Eurogamer received the following response from Konami regarding the rumor:
We cannot share anything at this point, but we are listening to customer feedback and considering ways to provide the next title.
AestheticGamer has clarified his previous comments about two new Silent Hill games being in development, stating there’s no guarantee that both title are still happening. He did, however, make it clear they were nothing related to Konami’s gambling exploits with the IP.
New Silent Hill Games May Not Happen
Writing on Twitter, AestheticGamer made it clear that the new Silent Hill titles may not even happen, as his info is based on what he heard two years ago.
The games I’m talking about are not gambling games. Konami were approaching video game development studios to seek interested developers for pitches to evaluate, and were looking for two slots. I also know this might sound like a cop out to some, but outside of Konami approaching developers about this a couple years ago I literally know nothing else.
Someone I personally know that worked at one of the approached studios told me this some time ago, and I later was told the same thing by someone else at a different studio. Neither studios ended up getting the job though. I don’t know if they’re still in development, but I’d guess that they are. Others probably know far more than I do.

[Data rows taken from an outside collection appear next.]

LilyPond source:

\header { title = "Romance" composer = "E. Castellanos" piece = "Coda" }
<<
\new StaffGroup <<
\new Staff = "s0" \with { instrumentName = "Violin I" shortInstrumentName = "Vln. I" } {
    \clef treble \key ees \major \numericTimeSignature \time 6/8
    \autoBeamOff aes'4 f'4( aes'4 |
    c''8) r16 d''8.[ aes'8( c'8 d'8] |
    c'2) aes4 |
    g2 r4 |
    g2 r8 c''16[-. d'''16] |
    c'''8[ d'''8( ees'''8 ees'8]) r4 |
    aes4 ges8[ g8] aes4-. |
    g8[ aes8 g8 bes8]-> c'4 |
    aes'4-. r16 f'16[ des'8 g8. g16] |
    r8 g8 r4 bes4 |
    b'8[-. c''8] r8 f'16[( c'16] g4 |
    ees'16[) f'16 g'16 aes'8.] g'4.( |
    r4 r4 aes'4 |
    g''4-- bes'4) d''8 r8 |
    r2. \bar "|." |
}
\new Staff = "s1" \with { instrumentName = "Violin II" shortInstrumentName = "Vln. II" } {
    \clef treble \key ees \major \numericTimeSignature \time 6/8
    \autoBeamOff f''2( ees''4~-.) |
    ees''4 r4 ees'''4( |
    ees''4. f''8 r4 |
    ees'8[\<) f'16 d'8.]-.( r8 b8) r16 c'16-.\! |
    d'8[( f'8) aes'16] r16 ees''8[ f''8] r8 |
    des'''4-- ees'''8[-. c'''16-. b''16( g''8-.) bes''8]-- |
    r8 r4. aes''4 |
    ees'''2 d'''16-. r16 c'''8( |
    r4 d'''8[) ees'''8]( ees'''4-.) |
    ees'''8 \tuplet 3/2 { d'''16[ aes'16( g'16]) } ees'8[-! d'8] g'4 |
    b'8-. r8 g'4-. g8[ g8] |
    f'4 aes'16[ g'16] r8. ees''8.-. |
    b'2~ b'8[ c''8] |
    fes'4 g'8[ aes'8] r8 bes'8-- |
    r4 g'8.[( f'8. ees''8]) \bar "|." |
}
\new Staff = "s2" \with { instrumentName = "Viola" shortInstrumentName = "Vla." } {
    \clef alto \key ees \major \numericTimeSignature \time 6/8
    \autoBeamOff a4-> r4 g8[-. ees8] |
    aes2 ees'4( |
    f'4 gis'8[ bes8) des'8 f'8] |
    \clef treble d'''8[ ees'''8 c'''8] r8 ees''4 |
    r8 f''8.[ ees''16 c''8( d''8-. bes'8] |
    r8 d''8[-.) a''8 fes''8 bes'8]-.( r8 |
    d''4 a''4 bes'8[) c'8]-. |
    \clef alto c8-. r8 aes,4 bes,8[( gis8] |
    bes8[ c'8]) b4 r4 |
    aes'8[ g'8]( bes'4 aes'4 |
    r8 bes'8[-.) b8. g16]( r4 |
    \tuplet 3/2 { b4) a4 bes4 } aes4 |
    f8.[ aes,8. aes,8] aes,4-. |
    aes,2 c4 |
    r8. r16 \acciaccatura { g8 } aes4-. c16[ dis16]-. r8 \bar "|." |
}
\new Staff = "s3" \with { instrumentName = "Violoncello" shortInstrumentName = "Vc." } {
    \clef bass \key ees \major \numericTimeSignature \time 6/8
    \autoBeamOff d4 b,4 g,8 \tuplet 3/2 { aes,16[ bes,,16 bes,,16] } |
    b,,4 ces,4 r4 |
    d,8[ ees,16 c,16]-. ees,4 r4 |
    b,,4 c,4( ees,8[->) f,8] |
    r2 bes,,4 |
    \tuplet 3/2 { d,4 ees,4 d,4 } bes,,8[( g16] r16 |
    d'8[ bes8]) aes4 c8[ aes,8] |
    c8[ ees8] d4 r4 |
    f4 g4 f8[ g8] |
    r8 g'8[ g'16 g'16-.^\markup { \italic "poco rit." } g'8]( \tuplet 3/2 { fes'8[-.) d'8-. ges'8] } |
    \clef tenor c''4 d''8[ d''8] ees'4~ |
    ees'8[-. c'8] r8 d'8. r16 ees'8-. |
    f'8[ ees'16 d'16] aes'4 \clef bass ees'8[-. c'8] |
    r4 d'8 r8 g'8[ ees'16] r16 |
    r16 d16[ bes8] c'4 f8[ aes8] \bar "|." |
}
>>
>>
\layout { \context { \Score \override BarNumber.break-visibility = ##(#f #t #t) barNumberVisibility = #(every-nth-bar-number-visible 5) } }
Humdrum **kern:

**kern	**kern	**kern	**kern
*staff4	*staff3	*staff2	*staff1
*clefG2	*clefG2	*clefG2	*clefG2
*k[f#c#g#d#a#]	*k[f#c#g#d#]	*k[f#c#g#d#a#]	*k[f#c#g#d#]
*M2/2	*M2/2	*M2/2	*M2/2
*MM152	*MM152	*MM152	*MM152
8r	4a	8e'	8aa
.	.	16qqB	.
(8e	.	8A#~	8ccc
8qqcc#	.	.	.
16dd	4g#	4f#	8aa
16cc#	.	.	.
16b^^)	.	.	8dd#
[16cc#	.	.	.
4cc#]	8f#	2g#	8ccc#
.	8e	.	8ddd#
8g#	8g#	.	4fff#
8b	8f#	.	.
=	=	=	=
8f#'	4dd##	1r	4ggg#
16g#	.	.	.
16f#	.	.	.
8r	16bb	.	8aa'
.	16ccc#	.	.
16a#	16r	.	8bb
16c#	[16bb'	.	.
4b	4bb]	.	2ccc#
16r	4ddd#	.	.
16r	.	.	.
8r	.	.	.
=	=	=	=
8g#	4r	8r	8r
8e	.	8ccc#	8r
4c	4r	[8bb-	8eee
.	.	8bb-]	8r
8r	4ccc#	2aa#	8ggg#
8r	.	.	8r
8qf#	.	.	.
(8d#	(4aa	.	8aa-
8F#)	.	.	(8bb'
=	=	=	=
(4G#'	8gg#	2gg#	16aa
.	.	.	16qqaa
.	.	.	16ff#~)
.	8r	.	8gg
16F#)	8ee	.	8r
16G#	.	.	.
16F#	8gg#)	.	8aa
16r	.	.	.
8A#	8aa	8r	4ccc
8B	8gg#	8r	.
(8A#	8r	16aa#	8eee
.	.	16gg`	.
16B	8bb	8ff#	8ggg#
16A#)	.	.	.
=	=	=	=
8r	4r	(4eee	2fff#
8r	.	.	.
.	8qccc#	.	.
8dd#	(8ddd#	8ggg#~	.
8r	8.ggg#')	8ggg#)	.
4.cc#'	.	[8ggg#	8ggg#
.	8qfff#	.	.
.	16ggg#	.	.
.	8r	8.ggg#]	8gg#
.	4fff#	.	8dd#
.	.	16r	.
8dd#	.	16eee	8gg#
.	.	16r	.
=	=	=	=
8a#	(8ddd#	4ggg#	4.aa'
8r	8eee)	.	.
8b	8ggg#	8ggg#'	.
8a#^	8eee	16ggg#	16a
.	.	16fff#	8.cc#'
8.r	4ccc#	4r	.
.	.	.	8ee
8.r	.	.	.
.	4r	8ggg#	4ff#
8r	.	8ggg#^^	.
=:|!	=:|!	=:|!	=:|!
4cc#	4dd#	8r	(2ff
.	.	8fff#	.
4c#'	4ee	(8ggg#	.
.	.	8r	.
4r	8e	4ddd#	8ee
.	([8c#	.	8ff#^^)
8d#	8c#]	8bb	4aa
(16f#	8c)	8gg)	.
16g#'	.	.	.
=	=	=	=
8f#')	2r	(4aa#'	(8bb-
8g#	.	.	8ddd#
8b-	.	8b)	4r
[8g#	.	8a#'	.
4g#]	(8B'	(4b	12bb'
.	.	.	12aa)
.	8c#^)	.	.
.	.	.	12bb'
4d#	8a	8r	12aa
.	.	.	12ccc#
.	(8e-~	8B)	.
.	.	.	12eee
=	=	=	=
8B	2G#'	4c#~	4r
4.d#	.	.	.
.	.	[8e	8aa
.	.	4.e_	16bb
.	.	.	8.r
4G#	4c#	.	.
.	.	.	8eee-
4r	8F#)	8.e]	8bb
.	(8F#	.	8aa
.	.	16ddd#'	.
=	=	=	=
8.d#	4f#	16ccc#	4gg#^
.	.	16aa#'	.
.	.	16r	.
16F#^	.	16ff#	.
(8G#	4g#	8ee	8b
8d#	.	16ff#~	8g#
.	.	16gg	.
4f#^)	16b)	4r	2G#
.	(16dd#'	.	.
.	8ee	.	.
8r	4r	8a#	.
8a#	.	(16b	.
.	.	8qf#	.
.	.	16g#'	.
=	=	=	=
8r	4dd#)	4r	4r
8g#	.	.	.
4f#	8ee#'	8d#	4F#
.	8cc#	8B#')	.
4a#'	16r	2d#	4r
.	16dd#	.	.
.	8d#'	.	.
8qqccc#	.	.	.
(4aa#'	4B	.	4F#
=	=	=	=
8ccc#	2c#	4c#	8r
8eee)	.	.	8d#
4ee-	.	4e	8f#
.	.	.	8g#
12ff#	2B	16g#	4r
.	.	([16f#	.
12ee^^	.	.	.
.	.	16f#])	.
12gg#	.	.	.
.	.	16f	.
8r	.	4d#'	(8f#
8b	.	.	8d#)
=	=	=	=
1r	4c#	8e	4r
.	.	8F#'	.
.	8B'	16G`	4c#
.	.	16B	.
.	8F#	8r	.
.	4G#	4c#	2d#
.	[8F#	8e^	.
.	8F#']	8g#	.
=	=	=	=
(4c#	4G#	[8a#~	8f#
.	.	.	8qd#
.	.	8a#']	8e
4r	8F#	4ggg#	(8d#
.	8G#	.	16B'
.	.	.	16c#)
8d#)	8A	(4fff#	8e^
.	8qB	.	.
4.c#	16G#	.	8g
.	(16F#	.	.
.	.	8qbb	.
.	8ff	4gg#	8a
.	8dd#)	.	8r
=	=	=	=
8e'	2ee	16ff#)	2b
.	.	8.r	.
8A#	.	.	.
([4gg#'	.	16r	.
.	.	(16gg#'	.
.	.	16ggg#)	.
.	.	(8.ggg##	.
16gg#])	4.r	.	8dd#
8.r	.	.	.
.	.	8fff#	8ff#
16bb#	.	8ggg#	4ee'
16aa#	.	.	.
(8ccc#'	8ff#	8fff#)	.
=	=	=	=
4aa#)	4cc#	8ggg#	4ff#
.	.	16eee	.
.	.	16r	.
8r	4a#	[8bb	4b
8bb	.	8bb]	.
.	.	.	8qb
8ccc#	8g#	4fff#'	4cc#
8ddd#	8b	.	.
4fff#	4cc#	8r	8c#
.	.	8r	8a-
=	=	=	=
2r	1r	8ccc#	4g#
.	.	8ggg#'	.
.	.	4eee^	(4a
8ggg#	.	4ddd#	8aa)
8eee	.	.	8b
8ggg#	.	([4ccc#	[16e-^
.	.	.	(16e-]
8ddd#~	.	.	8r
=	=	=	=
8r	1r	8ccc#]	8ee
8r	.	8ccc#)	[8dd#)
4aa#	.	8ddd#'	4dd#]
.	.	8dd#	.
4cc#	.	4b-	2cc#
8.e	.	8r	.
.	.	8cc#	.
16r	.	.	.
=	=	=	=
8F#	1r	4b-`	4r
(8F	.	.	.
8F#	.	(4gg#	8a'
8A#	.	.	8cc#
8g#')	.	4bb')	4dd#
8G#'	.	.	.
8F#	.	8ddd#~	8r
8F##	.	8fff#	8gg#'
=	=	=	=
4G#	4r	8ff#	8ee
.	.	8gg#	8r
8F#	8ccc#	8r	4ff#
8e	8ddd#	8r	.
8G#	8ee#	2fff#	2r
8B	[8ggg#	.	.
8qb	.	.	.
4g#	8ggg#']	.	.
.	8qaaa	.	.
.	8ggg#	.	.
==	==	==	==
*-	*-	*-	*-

I don’t know anything else more than this.
The Silent Hill franchise launched back in 1999 for the PSOne, with the last major entry to date being Silent Hill: Downpour back in 2012.
Konami was working on a reboot starring The Walking Dead’s Norman Reedus back in 2014, known as Silent Hills, but the game was cancelled following Hideo Kojima’s much-publicised falling out with the company the following year.
Recently, the creature artist for the series, Masahiro Ito, who was responsible for creating the likes of Pyramid Head among others, confirmed he’s working on a new project.
Silent Hill still maintains a loyal following worldwide, so hopefully the series will be resurrected at some point.